Le Pansori est-il soluble dans l’électro-dub ?
Publié le 9 juin 2013 par Arnaud Vojinovic
Comment Jang Goon fait vivre et invente un futur à l’art chanté traditionnel coréen, reconnu depuis 2003 comme faisant partie du patrimoine immatériel de l’humanité.
En cette fin d’année 2006, le public de la petite salle de concert danse sur les rythmes endiablés du groupe de ska, Kingston Rudieska. Cela fait maintenant deux ans que le groupe composé de neuf membres dont une section de 4 cuivres, enchaine les concerts et gagne en notoriété. Mais ce soir d’octobre, c’est un peu la surprise lorsqu’une chanteuse de pansori[[Selon la définition de l’UNESCO : « Le pansori est une forme d’art dramatique musical exécutée par un chanteur accompagné d’un tambour. Cette tradition populaire, qui se distingue par son chant expressif, son discours stylisé, son répertoire de récits et sa gestuelle, embrasse à la fois la culture des élites et celle du peuple.
Accompagné d’un seul tambour, le chanteur (homme ou femme) improvise, parfois huit heures durant, sur des textes mêlant expressions littéraires érudites et dialecte rural.
Le terme pansori vient des mots coréens pan qui signifie « endroit où les gens se rassemblent » et sori, « chant ». Le pansori apparaît au dix-septième siècle dans le sud-ouest de la Corée, probablement comme une nouvelle expression des chants narratifs des chamans. »]] monte sur scène. C’est Jang Goon, pieds nus. Elle a de l’énergie à revendre, interpelle le public, le fait chanter. A la deuxième chanson lorsqu’elle entonne Arirang, le public est pris au jeu, danse et chante avec elle. Un mariage incroyable entre la chanson traditionnelle la plus chère au coeur des coréens et le ska. Dynamisée par ce succès elle n’hésite pas à collaborer de nombreuses fois avec Kingston Rudieska mais aussi avec des groupes de Reggae comme Windy City. Si en 2007, elle s’auto-produit et sort un album, Ninano (니나노) c’est bien la version ska du titre éponyme de l’album qui marque vraiment son style.

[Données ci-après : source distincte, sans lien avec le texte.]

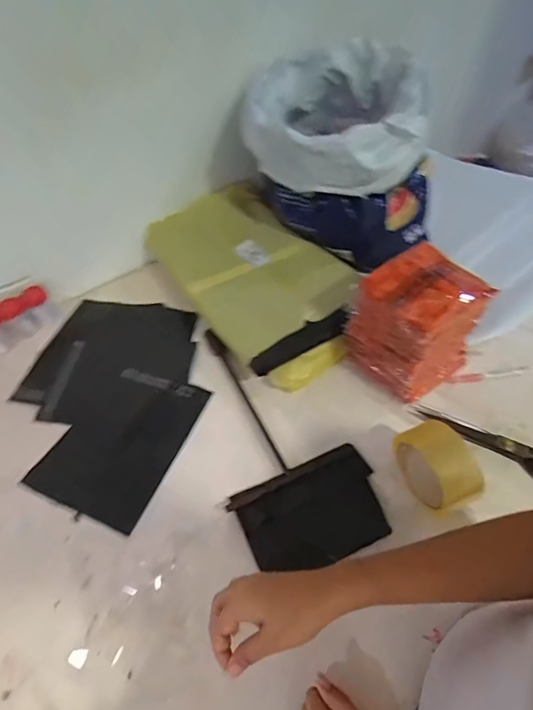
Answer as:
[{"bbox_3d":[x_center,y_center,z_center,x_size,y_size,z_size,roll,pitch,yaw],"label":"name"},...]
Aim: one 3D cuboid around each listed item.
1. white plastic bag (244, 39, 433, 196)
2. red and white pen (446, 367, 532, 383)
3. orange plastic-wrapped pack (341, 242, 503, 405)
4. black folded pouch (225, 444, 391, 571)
[{"bbox_3d":[0.097,-0.384,0.684,0.245,0.131,0.273,-1,52,4],"label":"white plastic bag"},{"bbox_3d":[0.346,0.029,0.636,0.147,0.004,0.015,-6,51,0],"label":"red and white pen"},{"bbox_3d":[0.208,-0.041,0.601,0.133,0.158,0.123,-29,55,-18],"label":"orange plastic-wrapped pack"},{"bbox_3d":[0.059,0.193,0.525,0.174,0.021,0.121,-20,53,-11],"label":"black folded pouch"}]

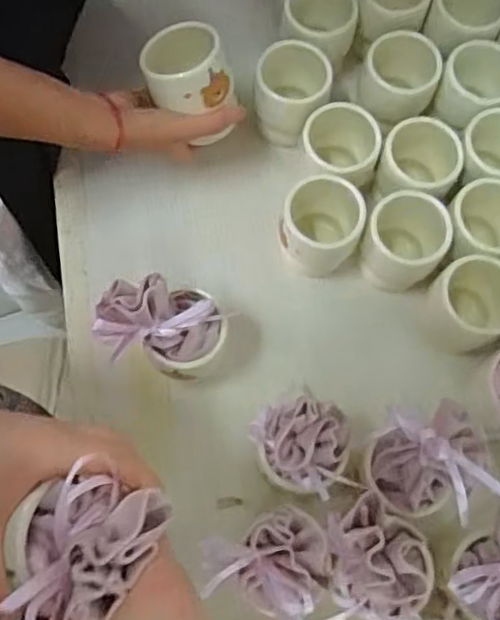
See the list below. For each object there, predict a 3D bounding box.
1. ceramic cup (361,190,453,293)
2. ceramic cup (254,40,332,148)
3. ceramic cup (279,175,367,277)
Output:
[{"bbox_3d":[0.145,-0.066,0.619,0.079,0.069,0.083,26,73,7],"label":"ceramic cup"},{"bbox_3d":[0.043,-0.219,0.667,0.069,0.087,0.075,0,72,-1],"label":"ceramic cup"},{"bbox_3d":[0.067,-0.080,0.626,0.074,0.084,0.068,0,72,-1],"label":"ceramic cup"}]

6 ans après Jang Goon n’hésiste pas à faire le bœuf avec Kingston Rudieska et T-Bone. Pentaport Rock Festival d’Incheon, août 2012.
Sous la houlette d’un DJ français, Seafran (Hoarang – 화랑 – pour son nom de scène coréen) et avec quelques membres de Windy City, Jang Goon participe à I&I Djangdan (I and I 장단). La collaboration débouche sur un album, Guidance qui sort en 2010. Dès le premier morceau, toutes les composantes du dub jamaïcain sont en place. La sirène d’introduction, la ligne de basse redoutable et lancinante, la caisse claire qui se détache et éclaircit un rythme lourd, les accords des claviers qui viennent de temps à autre vous réveiller et enrichir la ligne mélodique. Et la voix arrive. Jang Goon rivalise de talents pour y plaquer des mélodies traditionnelles coréennes (même une chanson tibétaine avec une reprise de Rangzen). Et cela fonctionne. Malheureusement l’expérience prendra fin au retour de Seafran en France.

La page web de l’UNESCO consacrée au Pansori relève : « Si le pansori reste l’un des genres préférés parmi les arts traditionnels du spectacle, il a perdu beaucoup de son caractère spontané originel. Comble de l’ironie, cette évolution récente est la conséquence directe des efforts de conservation, l’improvisation tendant à être reléguée au second plan avec l’essor du répertoire écrit. En fait, peu de chanteurs sont encore capables d’improviser et le public est moins sensible à la créativité spontanée et à la langue du pansori ». Ninano Nanda et Jang Goon en sont le parfait contre-exemple.